_Your objective:_
Sift through the material below and return the lines with "correr".
□ □ □ □ □
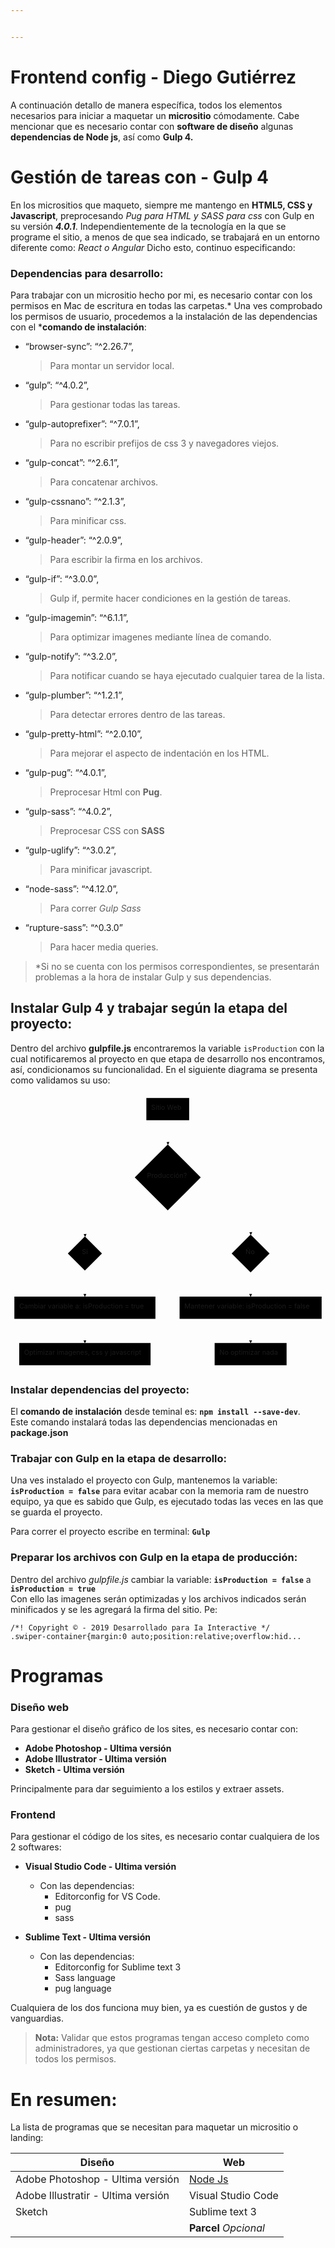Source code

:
 ```yaml
---


---
```


<h1 id="frontend-config---diego-gutiérrez">Frontend config - Diego Gutiérrez</h1>
<p>A continuación detallo de manera específica, todos los elementos necesarios para iniciar a maquetar un <strong>micrositio</strong> cómodamente. Cabe mencionar que es necesario contar con <strong>software de diseño</strong> algunas <strong>dependencias de Node js</strong>, así como <strong>Gulp 4.</strong></p>
<h1 id="gestión-de-tareas-con---gulp-4">Gestión de tareas con - Gulp 4</h1>
<p>En los micrositios que maqueto, siempre me mantengo en <strong>HTML5, CSS y Javascript</strong>, preprocesando <em>Pug para HTML y SASS para css</em> con Gulp en su versión <em><strong>4.0.1</strong></em>. Independientemente de la tecnología en la que se programe el sitio, a menos de que sea indicado, se trabajará en un entorno diferente como: <em>React o Angular</em> Dicho esto, continuo especificando:</p>
<h3 id="dependencias-para-desarrollo">Dependencias para desarrollo:</h3>
<p>Para trabajar con un micrositio hecho por mi, es necesario contar con los permisos en Mac de escritura en todas las carpetas.* Una ves comprobado los permisos de usuario, procedemos a la instalación de las dependencias con el *<strong>comando de instalación</strong>:</p>
<ul>
<li>“browser-sync”: “^2.26.7”,
<blockquote>
<p>Para montar un servidor local.</p>
</blockquote>
</li>
<li>“gulp”: “^4.0.2”,
<blockquote>
<p>Para gestionar todas las tareas.</p>
</blockquote>
</li>
<li>“gulp-autoprefixer”: “^7.0.1”,
<blockquote>
<p>Para no escribir prefijos de css 3 y navegadores viejos.</p>
</blockquote>
</li>
<li>“gulp-concat”: “^2.6.1”,
<blockquote>
<p>Para concatenar archivos.</p>
</blockquote>
</li>
<li>“gulp-cssnano”: “^2.1.3”,
<blockquote>
<p>Para minificar css.</p>
</blockquote>
</li>
<li>“gulp-header”: “^2.0.9”,
<blockquote>
<p>Para escribir la firma en los archivos.</p>
</blockquote>
</li>
<li>“gulp-if”: “^3.0.0”,
<blockquote>
<p>Gulp if, permite hacer condiciones en la gestión de tareas.</p>
</blockquote>
</li>
<li>“gulp-imagemin”: “^6.1.1”,
<blockquote>
<p>Para optimizar imagenes mediante línea de comando.</p>
</blockquote>
</li>
<li>“gulp-notify”: “^3.2.0”,
<blockquote>
<p>Para notificar cuando se haya ejecutado cualquier tarea de la lista.</p>
</blockquote>
</li>
<li>“gulp-plumber”: “^1.2.1”,
<blockquote>
<p>Para detectar errores dentro de las tareas.</p>
</blockquote>
</li>
<li>“gulp-pretty-html”: “^2.0.10”,
<blockquote>
<p>Para mejorar el aspecto de indentación en los HTML.</p>
</blockquote>
</li>
<li>“gulp-pug”: “^4.0.1”,
<blockquote>
<p>Preprocesar Html con <strong>Pug</strong>.</p>
</blockquote>
</li>
<li>“gulp-sass”: “^4.0.2”,
<blockquote>
<p>Preprocesar CSS con <strong>SASS</strong></p>
</blockquote>
</li>
<li>“gulp-uglify”: “^3.0.2”,
<blockquote>
<p>Para minificar javascript.</p>
</blockquote>
</li>
<li>“node-sass”: “^4.12.0”,
<blockquote>
<p>Para correr <em>Gulp Sass</em></p>
</blockquote>
</li>
<li>“rupture-sass”: “^0.3.0”
<blockquote>
<p>Para hacer media queries.</p>
</blockquote>
</li>
</ul>
<blockquote>
<p>*Si no se cuenta con los permisos correspondientes, se presentarán problemas a la hora de instalar Gulp y sus dependencias.</p>
</blockquote>
<h2 id="instalar-gulp-4-y-trabajar-según-la-etapa-del-proyecto">Instalar Gulp 4 y trabajar según la etapa del proyecto:</h2>
<p>Dentro del archivo <strong>gulpfile.js</strong> encontraremos la variable <code>isProduction</code> con la cual notificaremos al proyecto en que etapa de desarrollo nos encontramos, así, condicionamos su funcionalidad. En el siguiente diagrama se presenta como validamos su uso:</p>
<div class="mermaid"><svg xmlns="http://www.w3.org/2000/svg" id="mermaid-svg-HB7AT27IT0q0PLms" width="100%" style="max-width: 651.625px;" viewBox="0 0 651.625 568.8609390258789"><g transform="translate(-12, -12)"><g class="output"><g class="clusters"></g><g class="edgePaths"><g class="edgePath" style="opacity: 1;"><path class="path" d="M337.3046875,66L337.3046875,91L337.80468749999994,116.50000152587894" marker-end="url(#arrowhead56)" style="fill:none"></path><defs><marker id="arrowhead56" viewBox="0 0 10 10" refX="9" refY="5" markerUnits="strokeWidth" markerWidth="8" markerHeight="6" orient="auto"><path d="M 0 0 L 10 5 L 0 10 z" class="arrowheadPath" style="stroke-width: 1; stroke-dasharray: 1, 0;"></path></marker></defs></g><g class="edgePath" style="opacity: 1;"><path class="path" d="M293.5976491713951,208.811713197274L165.8984375,277.5187530517578L166.39843750000003,306.8859413146973" marker-end="url(#arrowhead57)" style="fill:none"></path><defs><marker id="arrowhead57" viewBox="0 0 10 10" refX="9" refY="5" markerUnits="strokeWidth" markerWidth="8" markerHeight="6" orient="auto"><path d="M 0 0 L 10 5 L 0 10 z" class="arrowheadPath" style="stroke-width: 1; stroke-dasharray: 1, 0;"></path></marker></defs></g><g class="edgePath" style="opacity: 1;"><path class="path" d="M382.0117238521852,208.81171212193595L508.7109375,277.5187530517578L509.2109375,303.01875381469756" marker-end="url(#arrowhead58)" style="fill:none"></path><defs><marker id="arrowhead58" viewBox="0 0 10 10" refX="9" refY="5" markerUnits="strokeWidth" markerWidth="8" markerHeight="6" orient="auto"><path d="M 0 0 L 10 5 L 0 10 z" class="arrowheadPath" style="stroke-width: 1; stroke-dasharray: 1, 0;"></path></marker></defs></g><g class="edgePath" style="opacity: 1;"><path class="path" d="M166.39843750000003,377.4937522888183L165.8984375,405.8609390258789L165.8984375,430.8609390258789" marker-end="url(#arrowhead59)" style="fill:none"></path><defs><marker id="arrowhead59" viewBox="0 0 10 10" refX="9" refY="5" markerUnits="strokeWidth" markerWidth="8" markerHeight="6" orient="auto"><path d="M 0 0 L 10 5 L 0 10 z" class="arrowheadPath" style="stroke-width: 1; stroke-dasharray: 1, 0;"></path></marker></defs></g><g class="edgePath" style="opacity: 1;"><path class="path" d="M509.2109375,381.36093978881865L508.7109375,405.8609390258789L508.7109375,430.8609390258789" marker-end="url(#arrowhead60)" style="fill:none"></path><defs><marker id="arrowhead60" viewBox="0 0 10 10" refX="9" refY="5" markerUnits="strokeWidth" markerWidth="8" markerHeight="6" orient="auto"><path d="M 0 0 L 10 5 L 0 10 z" class="arrowheadPath" style="stroke-width: 1; stroke-dasharray: 1, 0;"></path></marker></defs></g><g class="edgePath" style="opacity: 1;"><path class="path" d="M508.7109375,476.8609390258789L508.7109375,501.8609390258789L508.7109375,526.8609390258789" marker-end="url(#arrowhead61)" style="fill:none"></path><defs><marker id="arrowhead61" viewBox="0 0 10 10" refX="9" refY="5" markerUnits="strokeWidth" markerWidth="8" markerHeight="6" orient="auto"><path d="M 0 0 L 10 5 L 0 10 z" class="arrowheadPath" style="stroke-width: 1; stroke-dasharray: 1, 0;"></path></marker></defs></g><g class="edgePath" style="opacity: 1;"><path class="path" d="M165.8984375,476.8609390258789L165.8984375,501.8609390258789L165.8984375,526.8609390258789" marker-end="url(#arrowhead62)" style="fill:none"></path><defs><marker id="arrowhead62" viewBox="0 0 10 10" refX="9" refY="5" markerUnits="strokeWidth" markerWidth="8" markerHeight="6" orient="auto"><path d="M 0 0 L 10 5 L 0 10 z" class="arrowheadPath" style="stroke-width: 1; stroke-dasharray: 1, 0;"></path></marker></defs></g></g><g class="edgeLabels"><g class="edgeLabel" transform="" style="opacity: 1;"><g transform="translate(0,0)" class="label"><foreignObject width="0" height="0"><div xmlns="http://www.w3.org/1999/xhtml" style="display: inline-block; white-space: nowrap;"><span class="edgeLabel"></span></div></foreignObject></g></g><g class="edgeLabel" transform="" style="opacity: 1;"><g transform="translate(0,0)" class="label"><foreignObject width="0" height="0"><div xmlns="http://www.w3.org/1999/xhtml" style="display: inline-block; white-space: nowrap;"><span class="edgeLabel"></span></div></foreignObject></g></g><g class="edgeLabel" transform="" style="opacity: 1;"><g transform="translate(0,0)" class="label"><foreignObject width="0" height="0"><div xmlns="http://www.w3.org/1999/xhtml" style="display: inline-block; white-space: nowrap;"><span class="edgeLabel"></span></div></foreignObject></g></g><g class="edgeLabel" transform="" style="opacity: 1;"><g transform="translate(0,0)" class="label"><foreignObject width="0" height="0"><div xmlns="http://www.w3.org/1999/xhtml" style="display: inline-block; white-space: nowrap;"><span class="edgeLabel"></span></div></foreignObject></g></g><g class="edgeLabel" transform="" style="opacity: 1;"><g transform="translate(0,0)" class="label"><foreignObject width="0" height="0"><div xmlns="http://www.w3.org/1999/xhtml" style="display: inline-block; white-space: nowrap;"><span class="edgeLabel"></span></div></foreignObject></g></g><g class="edgeLabel" transform="" style="opacity: 1;"><g transform="translate(0,0)" class="label"><foreignObject width="0" height="0"><div xmlns="http://www.w3.org/1999/xhtml" style="display: inline-block; white-space: nowrap;"><span class="edgeLabel"></span></div></foreignObject></g></g><g class="edgeLabel" transform="" style="opacity: 1;"><g transform="translate(0,0)" class="label"><foreignObject width="0" height="0"><div xmlns="http://www.w3.org/1999/xhtml" style="display: inline-block; white-space: nowrap;"><span class="edgeLabel"></span></div></foreignObject></g></g></g><g class="nodes"><g class="node" id="A" transform="translate(337.3046875,43)" style="opacity: 1;"><rect rx="0" ry="0" x="-44.2734375" y="-23" width="88.546875" height="46"></rect><g class="label" transform="translate(0,0)"><g transform="translate(-34.2734375,-13)"><foreignObject width="68.546875" height="26"><div xmlns="http://www.w3.org/1999/xhtml" style="display: inline-block; white-space: nowrap;">Sitio Web</div></foreignObject></g></g></g><g class="node" id="B" transform="translate(337.3046875,184.2593765258789)" style="opacity: 1;"><polygon points="68.259375,0 136.51875,-68.259375 68.259375,-136.51875 0,-68.259375" rx="5" ry="5" transform="translate(-68.259375,68.259375)"></polygon><g class="label" transform="translate(0,0)"><g transform="translate(-42.84375,-13)"><foreignObject width="85.6875" height="26"><div xmlns="http://www.w3.org/1999/xhtml" style="display: inline-block; white-space: nowrap;">Producción?</div></foreignObject></g></g></g><g class="node" id="C" transform="translate(165.8984375,341.68984603881836)" style="opacity: 1;"><polygon points="35.303906250000004,0 70.60781250000001,-35.303906250000004 35.303906250000004,-70.60781250000001 0,-35.303906250000004" rx="5" ry="5" transform="translate(-35.303906250000004,35.303906250000004)"></polygon><g class="label" transform="translate(0,0)"><g transform="translate(-6.2265625,-13)"><foreignObject width="12.453125" height="26"><div xmlns="http://www.w3.org/1999/xhtml" style="display: inline-block; white-space: nowrap;">Si</div></foreignObject></g></g></g><g class="node" id="D" transform="translate(508.7109375,341.68984603881836)" style="opacity: 1;"><polygon points="39.171093750000004,0 78.34218750000001,-39.171093750000004 39.171093750000004,-78.34218750000001 0,-39.171093750000004" rx="5" ry="5" transform="translate(-39.171093750000004,39.171093750000004)"></polygon><g class="label" transform="translate(0,0)"><g transform="translate(-10.5234375,-13)"><foreignObject width="21.046875" height="26"><div xmlns="http://www.w3.org/1999/xhtml" style="display: inline-block; white-space: nowrap;">Ño</div></foreignObject></g></g></g><g class="node" id="G" transform="translate(165.8984375,453.8609390258789)" style="opacity: 1;"><rect rx="0" ry="0" x="-145.8984375" y="-23" width="291.796875" height="46"></rect><g class="label" transform="translate(0,0)"><g transform="translate(-135.8984375,-13)"><foreignObject width="271.796875" height="26"><div xmlns="http://www.w3.org/1999/xhtml" style="display: inline-block; white-space: nowrap;">Cambiar variable a: isProduction = true</div></foreignObject></g></g></g><g class="node" id="F" transform="translate(508.7109375,453.8609390258789)" style="opacity: 1;"><rect rx="0" ry="0" x="-146.9140625" y="-23" width="293.828125" height="46"></rect><g class="label" transform="translate(0,0)"><g transform="translate(-136.9140625,-13)"><foreignObject width="273.828125" height="26"><div xmlns="http://www.w3.org/1999/xhtml" style="display: inline-block; white-space: nowrap;">Mantener variable: isProduction = false</div></foreignObject></g></g></g><g class="node" id="H" transform="translate(508.7109375,549.8609390258789)" style="opacity: 1;"><rect rx="0" ry="0" x="-74.4140625" y="-23" width="148.828125" height="46"></rect><g class="label" transform="translate(0,0)"><g transform="translate(-64.4140625,-13)"><foreignObject width="128.828125" height="26"><div xmlns="http://www.w3.org/1999/xhtml" style="display: inline-block; white-space: nowrap;">No optimizar nada</div></foreignObject></g></g></g><g class="node" id="I" transform="translate(165.8984375,549.8609390258789)" style="opacity: 1;"><rect rx="0" ry="0" x="-135.8515625" y="-23" width="271.703125" height="46"></rect><g class="label" transform="translate(0,0)"><g transform="translate(-125.8515625,-13)"><foreignObject width="251.703125" height="26"><div xmlns="http://www.w3.org/1999/xhtml" style="display: inline-block; white-space: nowrap;">Optimizar imagenes, css y javascript</div></foreignObject></g></g></g></g></g></g></svg></div>
<h3 id="instalar-dependencias-del-proyecto">Instalar dependencias del proyecto:</h3>
<p>El <strong>comando de instalación</strong> desde teminal es: <strong><code>npm install --save-dev</code></strong>.<br>
Este comando instalará todas las dependencias mencionadas en <strong>package.json</strong></p>
<h3 id="trabajar-con-gulp-en-la-etapa-de-desarrollo">Trabajar con Gulp en la etapa de desarrollo:</h3>
<p>Una ves instalado el proyecto con Gulp, mantenemos la variable: <strong><code>isProduction = false</code></strong> para evitar acabar con la memoria ram de nuestro equipo, ya que es sabido que Gulp, es ejecutado todas las veces en las que se guarda el proyecto.</p>
<p>Para correr el proyecto escribe en terminal: <strong><code>Gulp</code></strong></p>
<h3 id="preparar-los-archivos-con-gulp-en-la-etapa-de-producción">Preparar los archivos con Gulp en la etapa de producción:</h3>
<p>Dentro del archivo <em>gulpfile.js</em> cambiar la variable: <strong><code>isProduction = false</code></strong> a <strong><code>isProduction = true</code></strong><br>
Con ello las imagenes serán optimizadas y los archivos indicados serán minificados y se les agregará la firma del sitio. Pe:</p>
<p><code>/*! Copyright © - 2019 Desarrollado para Ia Interactive */</code><br>
<code>.swiper-container{margin:0 auto;position:relative;overflow:hid...</code></p>
<h1 id="programas">Programas</h1>
<h3 id="diseño-web">Diseño web</h3>
<p>Para gestionar el diseño gráfico de los sites, es necesario contar con:</p>
<ul>
<li><strong>Adobe Photoshop - Ultima versión</strong></li>
<li><strong>Adobe Illustrator - Ultima versión</strong></li>
<li><strong>Sketch - Ultima versión</strong></li>
</ul>
<p>Principalmente para dar seguimiento a los estilos y extraer assets.</p>
<h3 id="frontend">Frontend</h3>
<p>Para gestionar el código de los sites, es necesario contar cualquiera de los 2 softwares:</p>
<ul>
<li>
<p><strong>Visual Studio Code - Ultima versión</strong></p>
<ul>
<li>Con las dependencias:
<ul>
<li>Editorconfig for VS Code.</li>
<li>pug</li>
<li>sass</li>
</ul>
</li>
</ul>
</li>
<li>
<p><strong>Sublime Text - Ultima versión</strong></p>
<ul>
<li>Con las dependencias:
<ul>
<li>Editorconfig for Sublime text 3</li>
<li>Sass language</li>
<li>pug language</li>
</ul>
</li>
</ul>
</li>
</ul>
<p>Cualquiera de los dos funciona muy bien, ya es cuestión de gustos y de vanguardias.</p>
<blockquote>
<p><strong>Nota:</strong> Validar que estos programas tengan acceso completo como administradores, ya que gestionan ciertas carpetas y necesitan de todos los permisos.</p>
</blockquote>
<h1 id="en-resumen">En resumen:</h1>
<p>La lista de programas que se necesitan para maquetar un micrositio o landing:</p>

<table>
<thead>
<tr>
<th>Diseño</th>
<th>Web</th>
</tr>
</thead>
<tbody>
<tr>
<td>Adobe Photoshop - Ultima versión</td>
<td><a href="https://nodejs.org/es/">Node Js</a></td>
</tr>
<tr>
<td>Adobe Illustratir - Ultima versión</td>
<td>Visual Studio Code</td>
</tr>
<tr>
<td>Sketch</td>
<td>Sublime text 3</td>
</tr>
<tr>
<td></td>
<td><strong>Parcel</strong> <em>Opcional</em></td>
</tr>
</tbody>
</table>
□ □ □ □ □
_Written response:_
<p>Para correr <em>Gulp Sass</em></p>
<p>Para correr el proyecto escribe en terminal: <strong><code>Gulp</code></strong></p>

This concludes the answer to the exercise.